We’ve seen how the final line in our pseudocode can be implemented, and now we’ll see how the entire algorithm works:
```
If only one number
  Return
Else
    Sort left half of number
    Sort right half of number
    Merge sorted halves
```
We start with another unsorted list:
```
6 3 8 5 2 7 4 1
```
To start, we need to sort the left half first:
```
6 3 8 5
```
Well, to sort that, we need to sort the left half of the left half first:
```
6 3
```
Now both of these halves just have one item each, so they’re both sorted. We merge these two lists together, for a sorted list:
```
_ _ 8 5 2 7 4 1
3 6
```
We’re back to sorting the right half of the left half, merging them together:
```
_ _ _ _ 2 7 4 1
3 6 5 8
```
Both halves of the left half have been sorted individually, so now we need to merge them together:
```
_ _ _ _ 2 7 4 1
_ _ _ _
3 5 6 8
```
We’ll do what we just did, with the right half:
```
_ _ _ _ _ _ _ _
_ _ _ _ 2 7 1 4
3 5 6 8
```
- First, we sort both halves of the right half.
```
_ _ _ _ _ _ _ _
_ _ _ _ _ _ _ _
3 5 6 8 1 2 4 7
```
- Then, we merge them together for a sorted right half.
Finally, we have two sorted halves again, and we can merge them for a fully sorted list:
```
_ _ _ _ _ _ _ _
_ _ _ _ _ _ _ _
_ _ _ _ _ _ _ _
1 2 3 4 5 6 7 8
```
Each number was moved from one shelf to another three times (since the list was divided from 8, to 4, to 2, and to 1 before merged back together into sorted lists of 2, 4, and finally 8 again). And each shelf required all 8 numbers to be merged together, one at a time.
Each shelf required \(n\) steps, and there were only \(\log n\) shelves needed, so we multiply those factors together. Our total running time for binary search is \(O(\log n)\):
- \(O(n^2)\)
  - selection sort, bubble sort
- \(O(n \log n)\)
  - merge sort
- \(O(n)\)
  - linear search
- \(O(\log n)\)
  - binary search
- \(O(1)\)
(Since \(\log n\) is greater than 1 but less than \(n\), \(n \log n\) is in between \(n\) (times 1) and \(n^2\).)
The best case, \(\Omega\), is still \(n\) \(\log n\), since we still have to sort each half first and then merge them together:
- \(\Omega(n^2)\)
  - selection sort
- \(\Omega(n \log n)\)
  - merge sort
- \(\Omega(n)\)
  - bubble sort
- \(\Omega(\log n)\)
- \(\Omega(1)\)
  - linear search, binary search
Even though merge sort is likely to be faster than selection sort or bubble sort, we did need another shelf, or more memory, to temporarily store our merged lists at each stage. We face the tradeoff of incurring a higher cost, another array in memory, for the benefit of faster sorting.
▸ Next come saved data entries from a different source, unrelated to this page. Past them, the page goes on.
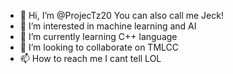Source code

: - 👋 Hi, I’m @ProjecTz20 You can also call me Jeck!
- 👀 I’m interested in machine learning and AI
- 🌱 I’m currently learning C++ language
- 💞️ I’m looking to collaborate on TMLCC
- 📫 How to reach me I cant tell LOL

<!---
ProjecTz20/ProjecTz20 is a ✨ special ✨ repository because its `README.md` (this file) appears on your GitHub profile.
You can click the Preview link to take a look at your changes.
--->
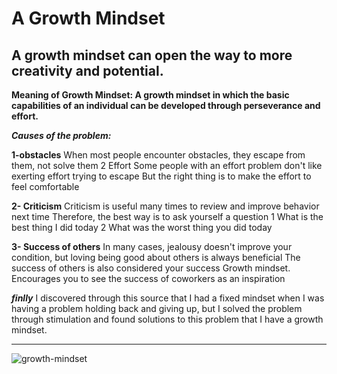 # A Growth Mindset
 ## A growth mindset can open the way to more creativity and potential.

**Meaning of Growth Mindset: A growth mindset in which the basic capabilities of an individual can be developed through perseverance and effort.**

***Causes of the problem:***

**1-obstacles**
When most people encounter obstacles, they escape from them, not solve them
2 Effort
Some people with an effort problem don't like exerting effort trying to escape 
But the right thing is to make the effort to feel comfortable

**2- Criticism**
Criticism is useful many times to review and improve behavior next time
Therefore, the best way is to ask yourself a question
1 What is the best thing I did today
2 What was the worst thing you did today

**3- Success of others**
In many cases, jealousy doesn't improve your condition, but loving being good about others is always beneficial
The success of others is also considered your success
Growth mindset. Encourages you to see the success of coworkers as an inspiration

***finlly*** 
I discovered through this source that I had a fixed mindset when I was having a problem holding back and giving up, but I solved the problem through stimulation and found solutions to this problem that  I   have  a growth mindset.





***


![growth-mindset ](https://3kllhk1ibq34qk6sp3bhtox1-wpengine.netdna-ssl.com/wp-content/uploads/2015/11/growth-mindset.png)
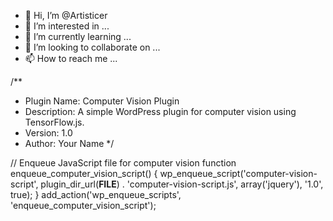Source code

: - 👋 Hi, I’m @Artisticer
- 👀 I’m interested in ...
- 🌱 I’m currently learning ...
- 💞️ I’m looking to collaborate on ...
- 📫 How to reach me ...

<!---
Artisticer/Artisticer is a ✨ special ✨ repository because its `README.md` (this file) appears on your GitHub profile.
You can click the Preview link to take a look at your changes.
---><?php
/**
 * Plugin Name: Computer Vision Plugin
 * Description: A simple WordPress plugin for computer vision using TensorFlow.js.
 * Version: 1.0
 * Author: Your Name
 */

// Enqueue JavaScript file for computer vision
function enqueue_computer_vision_script() {
    wp_enqueue_script('computer-vision-script', plugin_dir_url(__FILE__) . 'computer-vision-script.js', array('jquery'), '1.0', true);
}
add_action('wp_enqueue_scripts', 'enqueue_computer_vision_script');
Finally, there is another notation, \(\Theta\), Theta, which we use to describe running times of algorithms if the upper bound and lower bound is the same. For example, merge sort has \(\Theta(n \log n)\) since the best and worst case both require the same number of steps. And selection sort has \(\Theta(n^2)\):
- \(\Theta(n^2)\)
  - selection sort
- \(\Theta(n \log n)\)
  - merge sort
- \(\Theta(n)\)
- \(\Theta(\log n)\)
- \(\Theta(1)\)
We look at a final visualization of sorting algorithms with a larger number of inputs, running at the same time.